== THE DATA ==
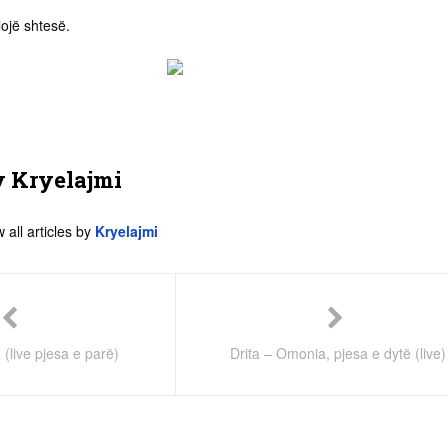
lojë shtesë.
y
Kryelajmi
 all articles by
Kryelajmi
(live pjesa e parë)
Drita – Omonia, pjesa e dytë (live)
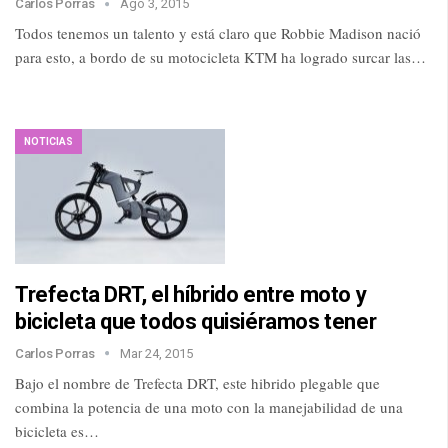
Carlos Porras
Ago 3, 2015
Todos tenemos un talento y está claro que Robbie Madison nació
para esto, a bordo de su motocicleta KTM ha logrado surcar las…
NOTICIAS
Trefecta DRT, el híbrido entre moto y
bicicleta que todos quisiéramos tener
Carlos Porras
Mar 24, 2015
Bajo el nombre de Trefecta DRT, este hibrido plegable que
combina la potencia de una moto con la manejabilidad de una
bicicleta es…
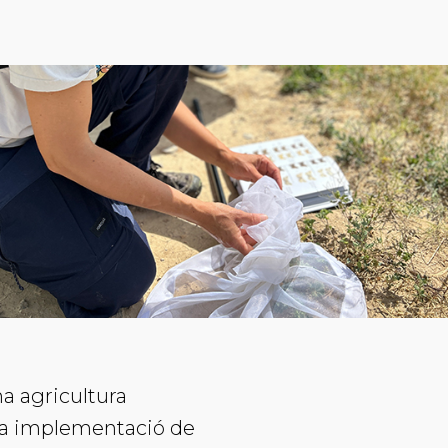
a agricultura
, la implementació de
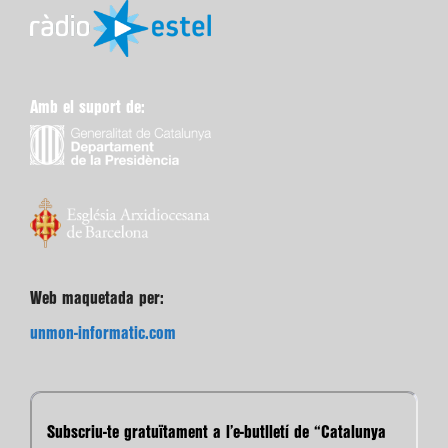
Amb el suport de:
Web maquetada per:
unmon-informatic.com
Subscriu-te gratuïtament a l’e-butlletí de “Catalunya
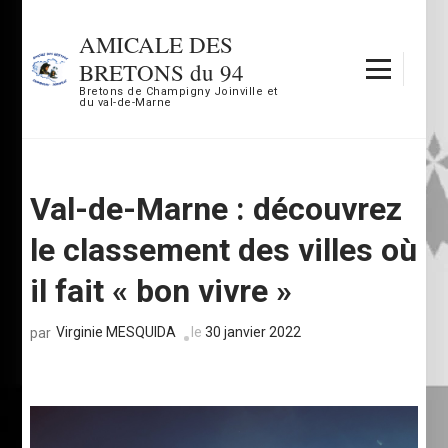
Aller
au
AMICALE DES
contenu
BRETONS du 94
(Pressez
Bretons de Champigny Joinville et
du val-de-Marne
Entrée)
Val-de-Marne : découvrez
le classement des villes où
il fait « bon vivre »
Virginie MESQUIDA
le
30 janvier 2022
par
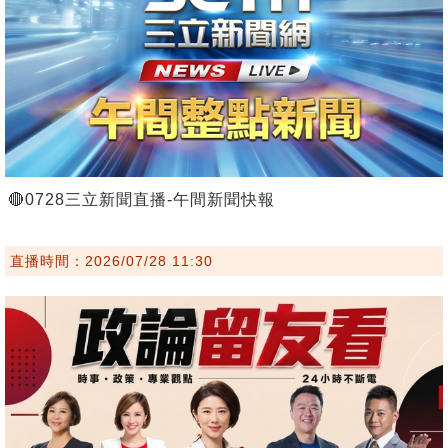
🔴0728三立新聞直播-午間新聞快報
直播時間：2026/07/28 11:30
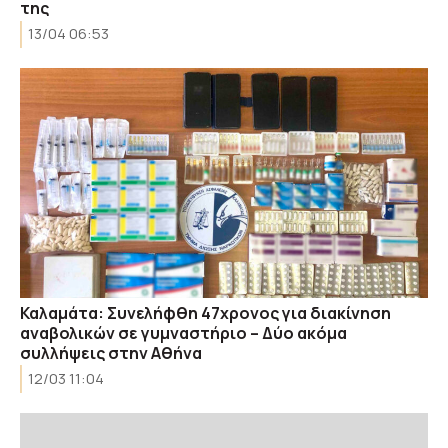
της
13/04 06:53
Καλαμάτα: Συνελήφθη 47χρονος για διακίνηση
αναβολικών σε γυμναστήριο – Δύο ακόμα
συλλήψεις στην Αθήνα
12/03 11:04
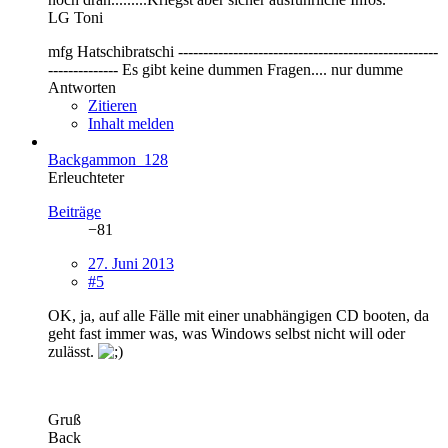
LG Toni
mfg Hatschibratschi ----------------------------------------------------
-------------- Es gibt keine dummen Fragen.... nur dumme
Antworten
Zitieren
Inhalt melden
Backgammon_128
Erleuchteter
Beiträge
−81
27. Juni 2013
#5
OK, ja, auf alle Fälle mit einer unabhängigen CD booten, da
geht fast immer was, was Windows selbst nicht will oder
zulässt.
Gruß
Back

== WHAT YOU HAVE TO DO ==
Give the listing again in full, exactly as it is, but without its images.

== OUTPUT OF THE EXERCISE ==
lojë shtesë.
y
Kryelajmi
 all articles by
Kryelajmi
(live pjesa e parë)
Drita – Omonia, pjesa e dytë (live)
Carlos Porras
Ago 3, 2015
Todos tenemos un talento y está claro que Robbie Madison nació
para esto, a bordo de su motocicleta KTM ha logrado surcar las…
NOTICIAS
Trefecta DRT, el híbrido entre moto y
bicicleta que todos quisiéramos tener
Carlos Porras
Mar 24, 2015
Bajo el nombre de Trefecta DRT, este hibrido plegable que
combina la potencia de una moto con la manejabilidad de una
bicicleta es…
a agricultura
, la implementació de
Amb el suport de:
Web maquetada per:
unmon-informatic.com
Subscriu-te gratuïtament a l’e-butlletí de “Catalunya
Aller
au
AMICALE DES
contenu
BRETONS du 94
(Pressez
Bretons de Champigny Joinville et
du val-de-Marne
Entrée)
Val-de-Marne : découvrez
le classement des villes où
il fait « bon vivre »
Virginie MESQUIDA
le
30 janvier 2022
par
🔴0728三立新聞直播-午間新聞快報
直播時間：2026/07/28 11:30
της
13/04 06:53
Καλαμάτα: Συνελήφθη 47χρονος για διακίνηση
αναβολικών σε γυμναστήριο – Δύο ακόμα
συλλήψεις στην Αθήνα
12/03 11:04
LG Toni
mfg Hatschibratschi ----------------------------------------------------
-------------- Es gibt keine dummen Fragen.... nur dumme
Antworten
Zitieren
Inhalt melden
Backgammon_128
Erleuchteter
Beiträge
−81
27. Juni 2013
#5
OK, ja, auf alle Fälle mit einer unabhängigen CD booten, da
geht fast immer was, was Windows selbst nicht will oder
zulässt.
Gruß
Back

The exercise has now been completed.